A personal guarantee involves a person or entity agreeing to pay an obligation, such as a loan, if the original borrower responsible for the obligation fails to pay. What happens when the original borrower fails to pay, and the guarantor also does not pay? The creditor or collection agency can pursue the guarantor in the same ways that it could have pursued the original borrower, even seizing their property or garnishing their wages in some cases. This does not totally remove liability from the original borrower, though. They may also face collection efforts from the creditor or a collection agency, and the guarantor may pursue them for reimbursement if the guarantor pays off the loan.
If the original borrower files for bankruptcy, they should be able to get their debt on the loan discharged. They also should be able to discharge any obligation to reimburse the guarantor for payments made on the borrower’s debt.
Guarantors and Discharge
Even if a bankruptcy filer discharges a debt for which they had a guarantor, the guarantor may still be obligated to pay that debt.
Types of Guarantors
Generally, a personal guarantor for a loan will be someone who knows the borrower closely, such as a family member or a friend. But there are also situations in which an entity such as the state or federal government may serve as a guarantor. This allows the government to take control of the loan if you fail to make payments on it. You would need to pay off the loan to the government or negotiate a repayment plan with it. Sometimes a lender will want to have an individual guarantor even if the government serves as a guarantor.
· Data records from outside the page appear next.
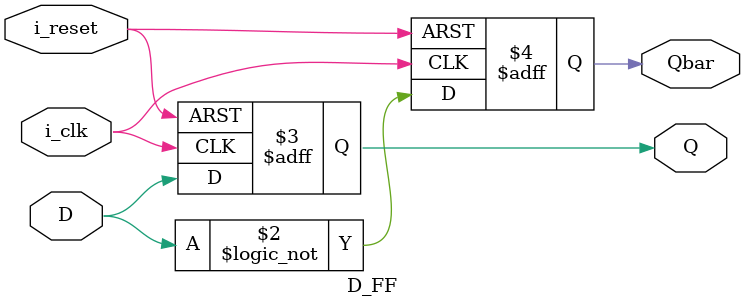
<source format=v>
`timescale 1ns / 1ps

module D_FF(
    input i_clk,
    input i_reset,
    input D,
    output reg Q,
    output reg Qbar
    );
    
    always @(posedge i_clk, posedge i_reset) begin     // 8Hz
        if (i_reset) begin
            Q <= 0;
            Qbar <= 1;
        end else begin
            Q <= D;
            Qbar <= !D;
        end
    end
endmodule

</source>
If you are taking out a loan as a small business, the lender may be concerned about getting paid back if the business fails, which happens relatively often. They may require someone to serve as a personal guarantor, and they probably will verify that the guarantor will be able to pay off the loan if needed. The guarantor usually is an owner or manager of the business. Loans that are guaranteed by the Small Business Administration require that any person who has an ownership interest of 20 percent or more in the business serve as a personal guarantor.
Drawbacks of Offering a Personal Guarantee
A personal guarantee is helpful to the original borrower in the loan because it may compensate for any credit problems that they have, reduce the interest rate on the loan, and increase the amount that they can borrow. However, you may want to think twice before agreeing to serve as a guarantor if you are at all uncertain about the borrower’s ability to pay. (Usually a lender has a reason to ask for a guarantee, and the borrower may be less financially secure than you think.)
Problems associated with the loan could appear on your credit report and undermine your credit score. Also, if you are guaranteeing a loan for a family member, you may not want the financial pressure arising from the loan to undermine your relationship with them. You should not agree to guarantee a loan unless you are confident that you will have the resources to pay the entire amount if needed.
Debts for which an individual is a guarantor may be dischargeable in bankruptcy.
If the worst-case scenario occurs, and you cannot pay back a loan for which you are a guarantor, you can get this type of debt discharged through bankruptcy in most cases. You may not be able to get a guarantee for a student loan discharged unless you can prove that paying off the loan would result in an undue hardship.